Update: The Lebanese president blamed the devastating blast in Beirut on 2,750 tonnes of ammonium nitrate left in the warehouse unchecked for 6 years.
Massive explosions rocked downtown Beirut on Tuesday, flattening much of the port, damaging buildings and blowing out windows and doors as a giant mushroom cloud rose above the capital. More than 70 people were killed and 3,000 injured, with bodies buried in the rubble, officials said.
The blast struck with the force of a 3.5 magnitude earthquake, according to Germany's geosciences center GFZ, and it was heard and felt as far away as Cyprus more than 200 kilometers (180 miles) across the Mediterranean.

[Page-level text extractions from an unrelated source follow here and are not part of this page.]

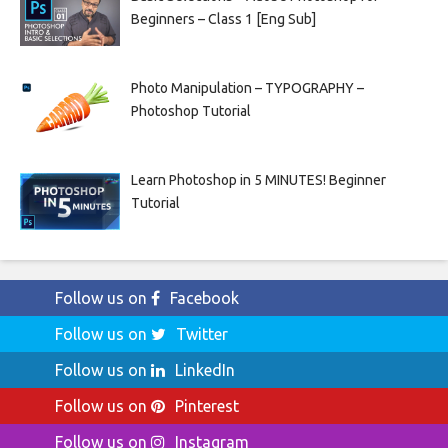
Beginners – Class 1 [Eng Sub]
Photo Manipulation – TYPOGRAPHY –
Photoshop Tutorial
Learn Photoshop in 5 MINUTES! Beginner
Tutorial
Follow us on
Facebook
Follow us on
Twitter
Follow us on
LinkedIn
Follow us on
Pinterest
Follow us on
Instagram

An Associated Press photographer near the port saw people lying injured on the ground, and hospitals called for blood donations, but exact casualties were not immediately known. Miles from the scene of the blast, balconies were knocked down, ceiling collapsed and windows were shattered.
The cause of the blast was not immediately clear, but initial reports suggested a fire had detonated a warehouse at the port. It came at a time when Lebanon is passing through its worst economic and financial crisis in decades.

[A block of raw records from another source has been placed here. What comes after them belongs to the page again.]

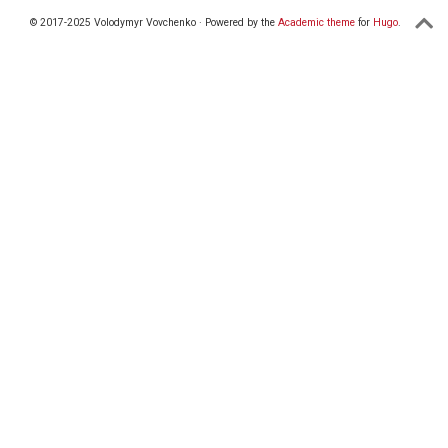
© 2017-2025 Volodymyr Vovchenko · Powered by the
Academic theme
for
Hugo
.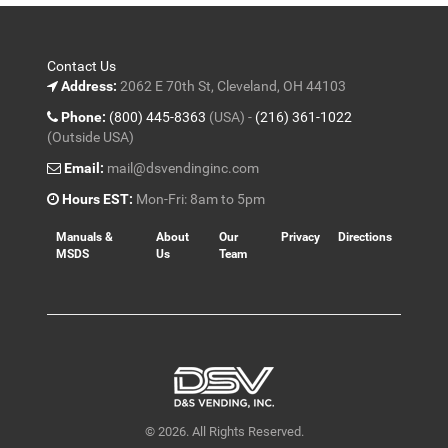
Contact Us
Address:
2062 E 70th St, Cleveland, OH 44103
Phone:
(800) 445-8363
(USA) -
(216) 361-1022
(Outside USA)
Email:
mail@dsvendinginc.com
Hours EST:
Mon-Fri: 8am to 5pm
Manuals &
About
Our
Privacy
Directions
MSDS
Us
Team
© 2026. All Rights Reserved.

It also comes amid rising tensions between Israel and the militant Hezbollah group along Lebanon’s southern border.
U.S. Secretary of State Mike Pompeo extended his "deepest condolences" to the people of Beirut and said the United States is closely monitoring the situation. "Our team in Beirut has reported to me the extensive damage to a city and a people that I hold dear, an additional challenge in a time of already deep crisis," Pompeo said in a written statement.
Online video showed a column of smoke rising from the port area from what appeared to be an initial explosion, followed by a massive blast that sent up a mushroom cloud and a shock wave racing over the city. Some local TV stations reported the blast was at Beirut’s port inside an area where fireworks were stored.
Health Minister Hassan Hamad said the preliminary toll was more than 70 dead and more than 3,000 wounded. Emergency teams streamed in from across Lebanon to help, and the injured had to be taken to hospitals outside the capital. Hamad added that hospitals were barely coping and offers of aid were pouring in from Arab states and friends of Lebanon.
Beirut's governor, Marwan Abboud, broke into tears as he toured the site, exclaiming, "Beirut is a devastated city." Prime Minister Hassan Diab vowed that "those responsible will pay."